Primeiramente, uma nota autobiográfica. Sou cristão, de orientação protestante. Sou formado em Teologia e sou pastor na Igreja Metodista da 1a Região Eclesiástica (Rio de Janeiro).

O fato de ser evangélico não me permite, todavia, fechar os olhos para o óbvio e, pior, ignorar que o atual estado das coisas é sério. Repito: lamento que a música gospel tenha se assimilado ao mercado de bens culturais de consumo e dele faça parte com todos os seus vícios e transgressões.

Não vejo nada de mal em denunciar o que considero equivocado. Mas respeito, profundamente, quem pensa diferente e tem iniciativa em dizê-lo de forma educada.

Mas, para além de evangélico, sou ecumênico. E, como tal, creio na experiência cristã que passa, necessariamente, pelo diálogo, pela tolerância e pelo encontro com o diferente. Por isso, insisto tanto em me aproximar dos que me são distintos e com eles prezo pela comunhão.

Essa mesma disposição me dá, também, a liberdade de refletir sobre a realidade que é maior que meu quintal confessional.

A sociedade brasileira é, desde suas origens, marcada visceralmente pela Igreja Católica. Não dá para pensar a cultura nacional sem passar pelo aspecto religioso e ideológico marcado pelo clericalismo autoritário e pela liberdade da fé popular. Essa mescla paradoxal de magistério e sincretismo forjou o que somos e alcançou, inclusive, facetas de outras confissões religiosas. O que dizer, por exemplo, quando se vê na televisão os programas neo-pentecostais que tão bem dialogam com as religiões afro-brasileiras (mesmo que sob o código do combate e do proselitismo)? Ou pensar na lavagem das escadarias da igreja do Senhor do Bonfim? Isso é fruto de uma matriz cultural plural e profundamente relacional.

Recorro às palavras de um colega para concordar: “as novelas e os enlatados da Globo projetam um universo de difícil decifração para esse contingente, que, vindo dos extratos baixos das classes E e D, não dominam os códigos necessários à operação do relativismo cultural que impera no espírito de nossa época.” E acrescenta: “aliás, ao usar o termo Godspel, parece que a ‘Venus Platinada’ deixa uma porta aberta também aos Carismáticos (católicos). […] Ambos, evangélicos pentecostais e carismáticos, adaptaram a religião cristã à estética do programa de auditório. A nova trindade agora é Silvio Santos, Faustão e Gugu!” (L. F. Tourinho)

O mesmo sentimento que tenho ao ver a Globo vendendo CDs evangélicos tenho em ver os padres da moda, com batas brilhantes, dançando em palcos iluminados e conclamando o povo a bater palma para Jesus.

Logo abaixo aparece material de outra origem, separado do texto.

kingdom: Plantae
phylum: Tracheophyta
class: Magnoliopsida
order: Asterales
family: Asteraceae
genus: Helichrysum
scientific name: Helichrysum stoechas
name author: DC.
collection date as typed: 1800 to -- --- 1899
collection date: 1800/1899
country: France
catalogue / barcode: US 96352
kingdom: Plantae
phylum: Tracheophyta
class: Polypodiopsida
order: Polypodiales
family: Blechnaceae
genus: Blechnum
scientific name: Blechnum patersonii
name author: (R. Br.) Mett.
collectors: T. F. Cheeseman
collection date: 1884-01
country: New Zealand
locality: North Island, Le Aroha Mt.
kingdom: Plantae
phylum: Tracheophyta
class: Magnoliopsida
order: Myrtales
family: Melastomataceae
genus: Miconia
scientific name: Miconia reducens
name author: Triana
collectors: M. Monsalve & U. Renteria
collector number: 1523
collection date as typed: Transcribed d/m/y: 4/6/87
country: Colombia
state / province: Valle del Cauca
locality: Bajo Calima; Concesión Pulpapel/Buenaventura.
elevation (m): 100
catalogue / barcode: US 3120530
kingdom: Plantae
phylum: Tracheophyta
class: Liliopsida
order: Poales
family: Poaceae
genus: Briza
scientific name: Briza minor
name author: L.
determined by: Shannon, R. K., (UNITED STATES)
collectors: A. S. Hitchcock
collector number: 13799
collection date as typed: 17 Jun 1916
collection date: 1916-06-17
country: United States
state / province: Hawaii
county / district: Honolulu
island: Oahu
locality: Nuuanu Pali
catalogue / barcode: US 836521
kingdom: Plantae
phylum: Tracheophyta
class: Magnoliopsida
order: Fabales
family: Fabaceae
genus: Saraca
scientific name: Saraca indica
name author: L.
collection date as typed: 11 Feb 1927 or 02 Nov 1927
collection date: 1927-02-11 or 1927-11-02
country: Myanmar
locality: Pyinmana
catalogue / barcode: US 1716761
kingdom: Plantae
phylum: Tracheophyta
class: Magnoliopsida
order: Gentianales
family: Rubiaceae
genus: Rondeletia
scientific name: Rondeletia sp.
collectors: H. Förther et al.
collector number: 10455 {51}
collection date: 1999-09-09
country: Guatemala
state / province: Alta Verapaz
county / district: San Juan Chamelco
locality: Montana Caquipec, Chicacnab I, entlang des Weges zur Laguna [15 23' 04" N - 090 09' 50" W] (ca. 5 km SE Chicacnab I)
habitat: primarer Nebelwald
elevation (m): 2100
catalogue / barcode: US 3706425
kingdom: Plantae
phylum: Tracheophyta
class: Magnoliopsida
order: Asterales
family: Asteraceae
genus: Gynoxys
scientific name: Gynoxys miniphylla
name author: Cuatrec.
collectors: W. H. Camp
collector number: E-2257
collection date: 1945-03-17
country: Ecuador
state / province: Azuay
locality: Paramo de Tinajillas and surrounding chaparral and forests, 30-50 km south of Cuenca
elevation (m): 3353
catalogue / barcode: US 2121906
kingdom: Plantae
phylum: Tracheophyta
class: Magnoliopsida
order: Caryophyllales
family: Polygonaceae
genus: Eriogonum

Trata-se de uma infantilização banalizadora da fé e, mais do que nunca, um reforço sem igual do conservadorismo mais velhista que as instituições religiosas cultivaram ao longo dos séculos.

Se, por um lado, a aparência de “modernidade” encanta, por outro, esconde o rosto real de uma fé clerical, institucional e pouco evangélica de fato.

Como evangélico, não posso nunca deixar de protestar contra os desacertos da prática religiosa; como ecumênico, preciso dialogar, inclusive, sobre as mazelas da fé; mas, acima de tudo, por força de uma experiência teologal, não posso ignorar que a música gospel (evangélica ou católica) da atualidade é, sim, lamentavelmente, o uso indevido do nome de Deus!